Grandes feuilles en forme de lyre, port de petit arbre : le ficus lyre est la vedette des intérieurs soignés. Superbe, photogénique, et suffisamment susceptible pour rappeler qu'une beauté pareille se mérite.
Ses feuilles, larges comme des mains ouvertes, ondulent légèrement sur les bords et attrapent la lumière comme des voiles. Dressé sur son tronc unique, il apporte une verticalité rare, une présence de vivant qui change une pièce. C'est aussi ce qui le rend fragile : chaque feuille perdue se voit.
Car le ficus lyre a ses humeurs. Il déteste qu'on le déplace, redoute les courants d'air et sanctionne les excès d'eau comme les oublis par une chute de feuilles spectaculaire. Lui trouver le bon coin, puis ne plus y toucher, voilà tout le secret.
« Il ne demande qu'une chose, mais il la demande avec fermeté : qu'on lui fiche la paix. »
01Lumière, eau, entretien
Offrez-lui une lumière indirecte vive et constante, près d'une grande fenêtre, et tournez le pot de temps en temps pour un port équilibré. On garde le terreau légèrement humide sans jamais le détremper, en laissant sécher la surface entre deux arrosages. Éloignez-le des portes et des radiateurs, et dépoussiérez ses feuilles pour qu'elles respirent.
Toxique pour les animaux
Sa sève laiteuse contient du latex, irritant pour la peau, les muqueuses et le système digestif des animaux. Rincez toute coupure et gardez-le hors de portée.

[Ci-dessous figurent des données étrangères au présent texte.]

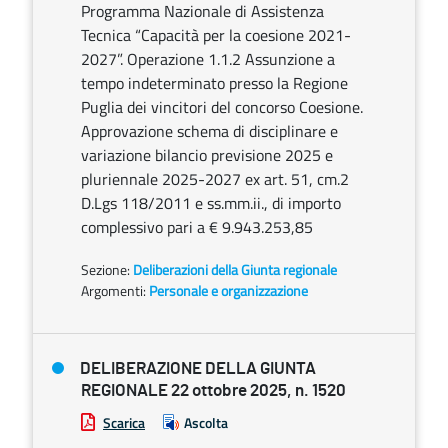
Programma Nazionale di Assistenza
Tecnica “Capacità per la coesione 2021-
2027”. Operazione 1.1.2 Assunzione a
tempo indeterminato presso la Regione
Puglia dei vincitori del concorso Coesione.
Approvazione schema di disciplinare e
variazione bilancio previsione 2025 e
pluriennale 2025-2027 ex art. 51, cm.2
D.Lgs 118/2011 e ss.mm.ii., di importo
complessivo pari a € 9.943.253,85
Sezione:
Deliberazioni della Giunta regionale
Argomenti:
Personale e organizzazione
DELIBERAZIONE DELLA GIUNTA
REGIONALE 22 ottobre 2025, n. 1520
Scarica
Ascolta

Pas d'effet dépolluant prouvé
Il ne figurait pas dans l'étude Clean Air de la NASA. On ne lui connaît pas d'effet dépolluant établi : c'est une plante d'allure, pas de service.
Sources : repères horticoles généraux (RHS, Missouri Botanical Garden, POWO-Kew), à ajuster selon l'exposition et la saison. Toxicité d'après l'ASPCA ; effet dépolluant d'après l'étude Clean Air de la NASA (1989), dont la portée réelle en intérieur fait débat. Multiplication inspirée de « Faites pousser vos boutures ! », Céline.